▶ [What is being asked] Please repeat every line of the records below word for word, omitting the bracketed picture lines.

▶ [Records from a dataset]
──────

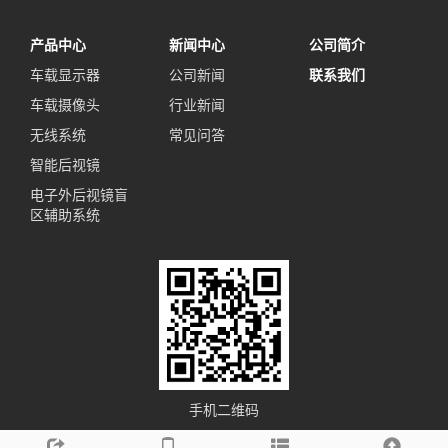
产品中心
新闻中心
公司简介
车载显示器
公司新闻
联系我们
车载摄像头
行业新闻
无线系统
常见问答
智能后视镜
电子外后视镜盲
区辅助系统
手机二维码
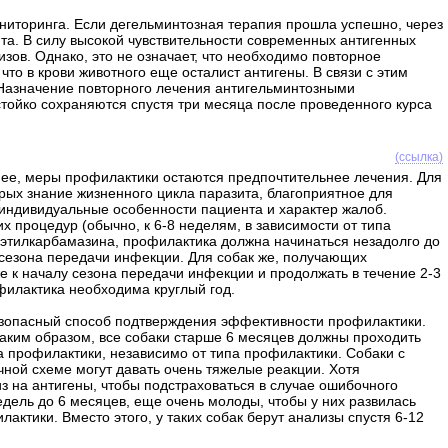
ниторинга. Если дегельминтозная терапия прошла успешно, через
та. В силу высокой чувствительности современных антигенных
зов. Однако, это не означает, что необходимо повторное
что в крови животного еще осталист антигены. В связи с этим
 Назначение повторного лечения антигельминтозными
тойко сохраняются спустя три месяца после проведенного курса
(ссылка)
ее, меры профилактики остаются предпочтительнее лечения. Для
рых знание жизненного цикла паразита, благоприятное для
индивидуальные особенности пациента и характер жалоб.
их процедур (обычно, к 6-8 неделям, в зависимости от типа
этилкарбамазина, профилактика должна начинаться незадолго до
 сезона передачи инфекции. Для собак же, получающих
 к началу сезона передачи инфекции и продолжать в течение 2-3
филактика необходима круглый год.
езопасный способ подтверждения эффективности профилактики.
аким образом, все собаки старше 6 месяцев должны проходить
а профилактики, независимо от типа профилактики. Собаки с
ой схеме могут давать очень тяжелые реакции. Хотя
з на антигены, чтобы подстраховаться в случае ошибочного
едель до 6 месяцев, еще очень молоды, чтобы у них развилась
ктики. Вместо этого, у таких собак берут анализы спустя 6-12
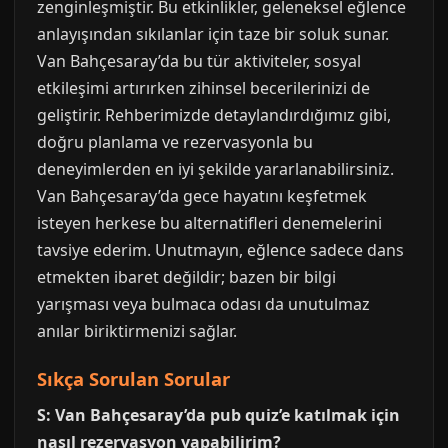
zenginleşmiştir. Bu etkinlikler, geleneksel eğlence
anlayışından sıkılanlar için taze bir soluk sunar.
Van Bahçesaray’da bu tür aktiviteler, sosyal
etkileşimi artırırken zihinsel becerilerinizi de
geliştirir. Rehberimizde detaylandırdığımız gibi,
doğru planlama ve rezervasyonla bu
deneyimlerden en iyi şekilde yararlanabilirsiniz.
Van Bahçesaray’da gece hayatını keşfetmek
isteyen herkese bu alternatifleri denemelerini
tavsiye ederim. Unutmayın, eğlence sadece dans
etmekten ibaret değildir; bazen bir bilgi
yarışması veya bulmaca odası da unutulmaz
anılar biriktirmenizi sağlar.
Sıkça Sorulan Sorular
S: Van Bahçesaray’da pub quiz’e katılmak için
nasıl rezervasyon yapabilirim?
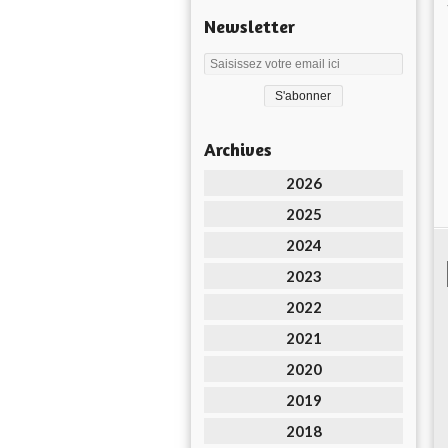
Newsletter
Archives
2026
2025
2024
2023
2022
2021
2020
2019
2018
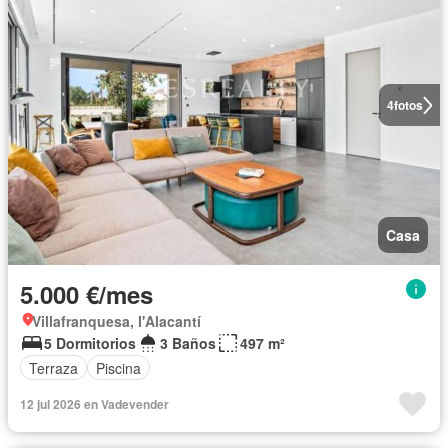
4
fotos
Casa
5.000 €/mes
Villafranquesa, l'Alacantí
5 Dormitorios
3 Baños
497 m²
Terraza
Piscina
12 jul 2026 en Vadevender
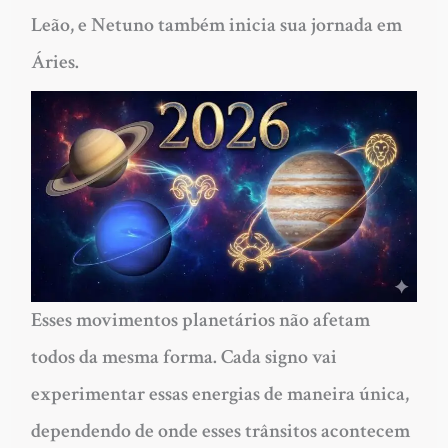
Leão, e Netuno também inicia sua jornada em
Áries.
Esses movimentos planetários não afetam
todos da mesma forma. Cada signo vai
experimentar essas energias de maneira única,
dependendo de onde esses trânsitos acontecem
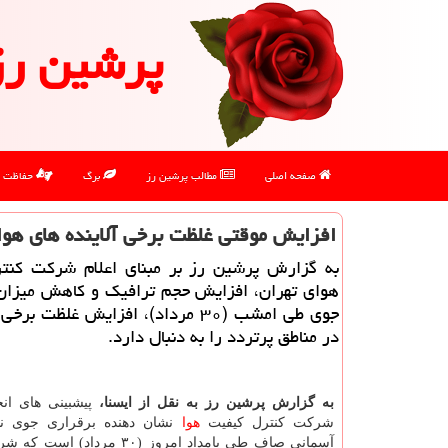
پرشین رز
صفحه اصلی
مطالب پرشین رز
برگ
حفاظت
افزایش موقتی غلظت برخی آلاینده های هوا 
به گزارش پرشین رز بر مبنای اعلام شركت كنت
هوای تهران، افزایش حجم ترافیك و كاهش میزان 
جوی طی امشب (۳۰ مرداد)، افزایش غلظت بر
در مناطق پرتردد را به دنبال دارد.
به گزارش پرشین رز به نقل از ایسنا،
پیشبینی های ان
شركت كنترل كیفیت
هوا
نشان دهنده برقراری جوی نسب
آسمانی صاف طی بامداد امروز (۳۰ مرداد)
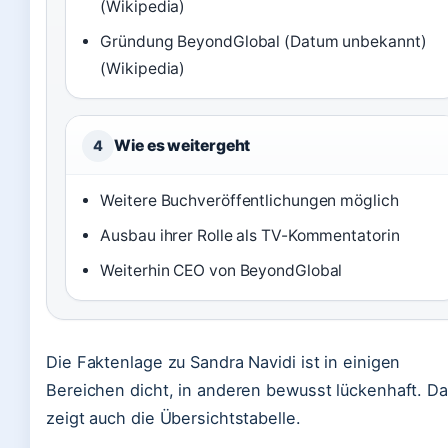
(Wikipedia)
Gründung BeyondGlobal (Datum unbekannt)
(Wikipedia)
Wie es weitergeht
4
Weitere Buchveröffentlichungen möglich
Ausbau ihrer Rolle als TV-Kommentatorin
Weiterhin CEO von BeyondGlobal
Die Faktenlage zu Sandra Navidi ist in einigen
Bereichen dicht, in anderen bewusst lückenhaft. D
zeigt auch die Übersichtstabelle.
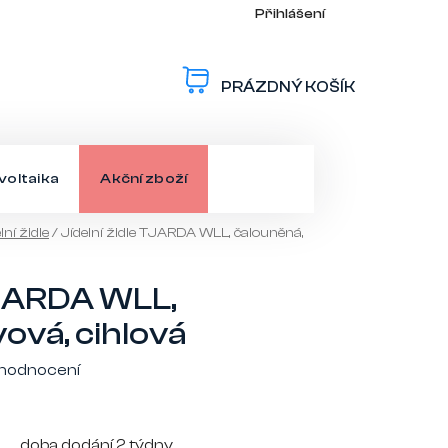
Přihlášení
PRÁZDNÝ KOŠÍK
NÁKUPNÍ
KOŠÍK
voltaika
Akční zboží
lní židle
/
Jídelní židle TJARDA WLL, čalouněná,
 TJARDA WLL,
ová, cihlová
 hodnocení
doba dodání 2 týdny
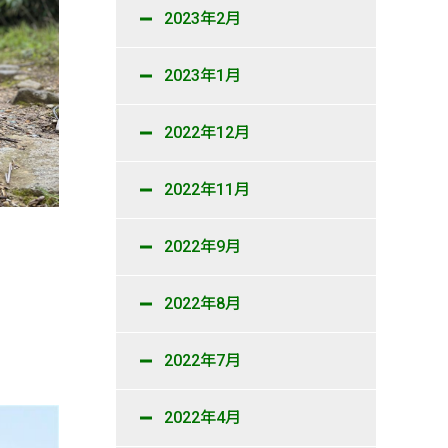
2023年2月
2023年1月
2022年12月
2022年11月
2022年9月
2022年8月
2022年7月
2022年4月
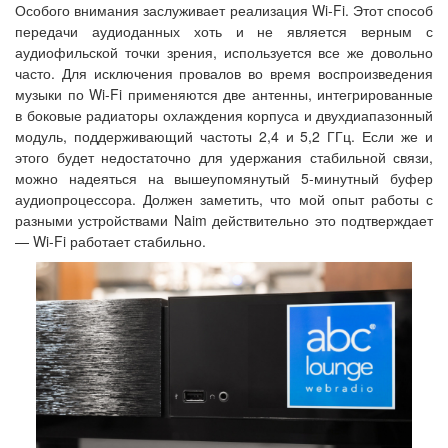
Особого внимания заслуживает реализация Wi-Fi. Этот способ
передачи аудиоданных хоть и не является верным с
аудиофильской точки зрения, используется все же довольно
часто. Для исключения провалов во время воспроизведения
музыки по Wi-Fi применяются две антенны, интегрированные
в боковые радиаторы охлаждения корпуса и двухдиапазонный
модуль, поддерживающий частоты 2,4 и 5,2 ГГц. Если же и
этого будет недостаточно для удержания стабильной связи,
можно надеяться на вышеупомянутый 5-минутный буфер
аудиопроцессора. Должен заметить, что мой опыт работы с
разными устройствами Naim действительно это подтверждает
— Wi-Fi работает стабильно.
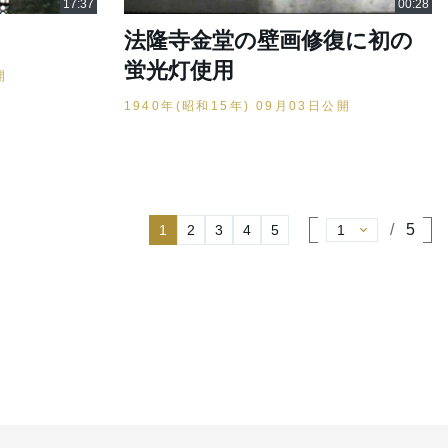
法隆寺金堂の壁画修復に初の
蛍光灯使用
開
1940年(昭和15年) 09月03日公開
5
1
2
3
4
5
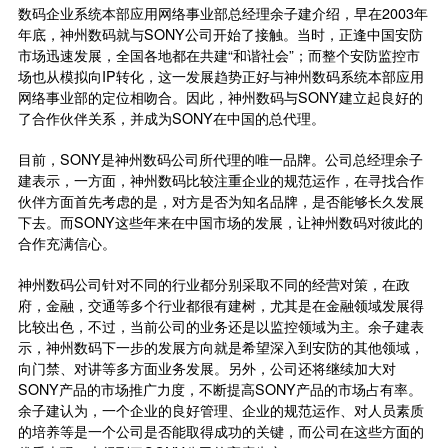
数码企业系统本部应用网络事业部总经理余子建介绍，早在2003年
年底，神州数码就与SONY公司开始了接触。当时，正逢中国安防
市场迅速发展，全国各地都在共建“和谐社会”；而整个安防监控市
场也从模拟向IP转化，这一发展趋势正好与神州数码系统本部应用
网络事业部的定位相吻合。因此，神州数码与SONY建立起良好的
了合作伙伴关系，并成为SONY在中国的总代理。
目前，SONY是神州数码公司所代理的唯一品牌。公司总经理余子
建表示，一方面，神州数码比较注重企业的规范运作，在寻找合作
伙伴方面首先考虑的是，对方是否为知名品牌，是否能够长久发展
下去。而SONY这些年来在中国市场的发展，让神州数码对彼此的
合作充满信心。
神州数码公司针对不同的行业都分别采取不同的经营对策，在政
府，金融，交通等多个行业都很有建树，尤其是在金融领域发展得
比较出色，不过，当前公司的业务还是以监控领域为主。余子建表
示，神州数码下一步的发展方向就是希望深入到安防的其他领域，
向门禁、对讲等多方面业务发展。另外，公司还将继续加大对
SONY产品的市场推广力度，不断提高SONY产品的市场占有率。
余子建认为，一个企业的良好管理、企业的规范运作、对人员素质
的培养等是一个公司是否能取得成功的关键，而公司在这些方面的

──────

▶ [Result below]
产品中心
新闻中心
公司简介
车载显示器
公司新闻
联系我们
车载摄像头
行业新闻
无线系统
常见问答
智能后视镜
电子外后视镜盲
区辅助系统
手机二维码
ниторинга. Если дегельминтозная терапия прошла успешно, через
та. В силу высокой чувствительности современных антигенных
зов. Однако, это не означает, что необходимо повторное
что в крови животного еще осталист антигены. В связи с этим
 Назначение повторного лечения антигельминтозными
тойко сохраняются спустя три месяца после проведенного курса
(ссылка)
ее, меры профилактики остаются предпочтительнее лечения. Для
рых знание жизненного цикла паразита, благоприятное для
индивидуальные особенности пациента и характер жалоб.
их процедур (обычно, к 6-8 неделям, в зависимости от типа
этилкарбамазина, профилактика должна начинаться незадолго до
 сезона передачи инфекции. Для собак же, получающих
 к началу сезона передачи инфекции и продолжать в течение 2-3
филактика необходима круглый год.
езопасный способ подтверждения эффективности профилактики.
аким образом, все собаки старше 6 месяцев должны проходить
а профилактики, независимо от типа профилактики. Собаки с
ой схеме могут давать очень тяжелые реакции. Хотя
з на антигены, чтобы подстраховаться в случае ошибочного
едель до 6 месяцев, еще очень молоды, чтобы у них развилась
ктики. Вместо этого, у таких собак берут анализы спустя 6-12
zenginleşmiştir. Bu etkinlikler, geleneksel eğlence
anlayışından sıkılanlar için taze bir soluk sunar.
Van Bahçesaray’da bu tür aktiviteler, sosyal
etkileşimi artırırken zihinsel becerilerinizi de
geliştirir. Rehberimizde detaylandırdığımız gibi,
doğru planlama ve rezervasyonla bu
deneyimlerden en iyi şekilde yararlanabilirsiniz.
Van Bahçesaray’da gece hayatını keşfetmek
isteyen herkese bu alternatifleri denemelerini
tavsiye ederim. Unutmayın, eğlence sadece dans
etmekten ibaret değildir; bazen bir bilgi
yarışması veya bulmaca odası da unutulmaz
anılar biriktirmenizi sağlar.
Sıkça Sorulan Sorular
S: Van Bahçesaray’da pub quiz’e katılmak için
nasıl rezervasyon yapabilirim?
Newsletter
Archives
2026
2025
2024
2023
2022
2021
2020
2019
2018
4
fotos
Casa
5.000 €/mes
Villafranquesa, l'Alacantí
5 Dormitorios
3 Baños
497 m²
Terraza
Piscina
12 jul 2026 en Vadevender
Leão, e Netuno também inicia sua jornada em
Áries.
Esses movimentos planetários não afetam
todos da mesma forma. Cada signo vai
experimentar essas energias de maneira única,
dependendo de onde esses trânsitos acontecem
پرشین رز
صفحه اصلی
مطالب پرشین رز
برگ
حفاظت
افزایش موقتی غلظت برخی آلاینده های هوا 
به گزارش پرشین رز بر مبنای اعلام شركت كنت
هوای تهران، افزایش حجم ترافیك و كاهش میزان 
جوی طی امشب (۳۰ مرداد)، افزایش غلظت بر
در مناطق پرتردد را به دنبال دارد.
به گزارش پرشین رز به نقل از ایسنا،
پیشبینی های ان
شركت كنترل كیفیت
هوا
نشان دهنده برقراری جوی نسب
آسمانی صاف طی بامداد امروز (۳۰ مرداد)
(Wikipedia)
Gründung BeyondGlobal (Datum unbekannt)
(Wikipedia)
Wie es weitergeht
4
Weitere Buchveröffentlichungen möglich
Ausbau ihrer Rolle als TV-Kommentatorin
Weiterhin CEO von BeyondGlobal
Die Faktenlage zu Sandra Navidi ist in einigen
Bereichen dicht, in anderen bewusst lückenhaft. D
zeigt auch die Übersichtstabelle.
Přihlášení
PRÁZDNÝ KOŠÍK
NÁKUPNÍ
KOŠÍK
voltaika
Akční zboží
lní židle
/
Jídelní židle TJARDA WLL, čalouněná,
 TJARDA WLL,
ová, cihlová
 hodnocení
doba dodání 2 týdny
2023年2月
2023年1月
2022年12月
2022年11月
2022年9月
2022年8月
2022年7月
2022年4月
Особого внимания заслуживает реализация Wi-Fi. Этот способ
передачи аудиоданных хоть и не является верным с
аудиофильской точки зрения, используется все же довольно
часто. Для исключения провалов во время воспроизведения
музыки по Wi-Fi применяются две антенны, интегрированные
в боковые радиаторы охлаждения корпуса и двухдиапазонный
модуль, поддерживающий частоты 2,4 и 5,2 ГГц. Если же и
этого будет недостаточно для удержания стабильной связи,
можно надеяться на вышеупомянутый 5-минутный буфер
аудиопроцессора. Должен заметить, что мой опыт работы с
разными устройствами Naim действительно это подтверждает
— Wi-Fi работает стабильно.
法隆寺金堂の壁画修復に初の
蛍光灯使用
開
1940年(昭和15年) 09月03日公開
5
1
2
3
4
5
数码企业系统本部应用网络事业部总经理余子建介绍，早在2003年
年底，神州数码就与SONY公司开始了接触。当时，正逢中国安防
市场迅速发展，全国各地都在共建“和谐社会”；而整个安防监控市
场也从模拟向IP转化，这一发展趋势正好与神州数码系统本部应用
网络事业部的定位相吻合。因此，神州数码与SONY建立起良好的
了合作伙伴关系，并成为SONY在中国的总代理。
目前，SONY是神州数码公司所代理的唯一品牌。公司总经理余子
建表示，一方面，神州数码比较注重企业的规范运作，在寻找合作
伙伴方面首先考虑的是，对方是否为知名品牌，是否能够长久发展
下去。而SONY这些年来在中国市场的发展，让神州数码对彼此的
合作充满信心。
神州数码公司针对不同的行业都分别采取不同的经营对策，在政
府，金融，交通等多个行业都很有建树，尤其是在金融领域发展得
比较出色，不过，当前公司的业务还是以监控领域为主。余子建表
示，神州数码下一步的发展方向就是希望深入到安防的其他领域，
向门禁、对讲等多方面业务发展。另外，公司还将继续加大对
SONY产品的市场推广力度，不断提高SONY产品的市场占有率。
余子建认为，一个企业的良好管理、企业的规范运作、对人员素质
的培养等是一个公司是否能取得成功的关键，而公司在这些方面的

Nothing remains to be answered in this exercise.